The KMD4EOSC project presented at SC25 in St. Louis

The KMD4EOSC project presented at SC25 in St. Louis

The KMD4EOSC project is the fourth project in the National Data Warehouse series, aimed at building and providing access to data infrastructure and services and applications integrated with the infrastructure for storing, sharing and processing data, including in particular – in the current edition of the project – for calculations in AI models, powering AI models, supporting learning and inference processes.

The infrastructure and services are being developed and implemented jointly by PCSS (coordination) and five KDM centers (TASK, NCBJ WCSS, Cyfronet, ICM) and five MAN centers (PCz/CzestMAN, BIAMAN, LodMAN, PŚk/KielMAN, UZ/ZielMAN). The fourth edition of the project aims to support the scientific community in Poland in collecting, securing, and sharing research data, ensuring the openness of scientific data, including compliance of open data repositories with the EOSC. The project’s main products include repository services for open scientific data, along with tools supporting the implementation of data opening processes in accordance with FAIR principles, as well as services integrating data repositories with the computing infrastructure.

This is one of the key topics presented at SC25, and it is especially relevant to mention in the context of PIONIER, as these activities are being implemented by five HPC centres and five MANs, all of which are members of the PIONIER Consortium.
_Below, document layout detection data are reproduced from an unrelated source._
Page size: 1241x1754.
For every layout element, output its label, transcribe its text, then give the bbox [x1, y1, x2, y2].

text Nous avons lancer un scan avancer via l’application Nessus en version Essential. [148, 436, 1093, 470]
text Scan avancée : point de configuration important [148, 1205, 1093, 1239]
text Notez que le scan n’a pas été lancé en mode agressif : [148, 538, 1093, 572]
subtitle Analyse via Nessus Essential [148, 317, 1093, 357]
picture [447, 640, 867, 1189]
KMD4EOSC is building a comprehensive solution for storing and accessing data used in artificial intelligence processes. The developed hardware infrastructure will be made available to users in the form of an intuitive platform. Using this platform, researchers will be able to leverage both shared data storage solutions and computing centers to develop their own AI models or utilize tools and models available in the catalog. In the area of artificial intelligence, the KMD4EOSC project places a strong emphasis on generative AI solutions, including large language models (LLMs). The platform will provide, among other things, an environment enabling users to apply large language models for in-depth analysis and advanced knowledge extraction from research datasets—both public and private—which they can then securely and personalizedly feed into available tools. This environment will significantly support the scientific community in conducting and optimizing research and managing resources.

The project is being conducted in accordance with the Polish Artificial Intelligence Development Policy until 2030, developed by the Ministry of Digital Affairs. Thanks to integration with the European Open Science Cloud (EOSC), it also meets the objectives of the Open Access Policy to publicly funded research data, established by the Ministry of Science and Higher Education. Services and applications integrated in the KMD4EOSC infrastructure also address the requirements of the Ministry of Economy’s policy regarding AI in Poland, in particular those regarding high-quality data necessary to build advanced AI models based on scientific datasets generated in Poland.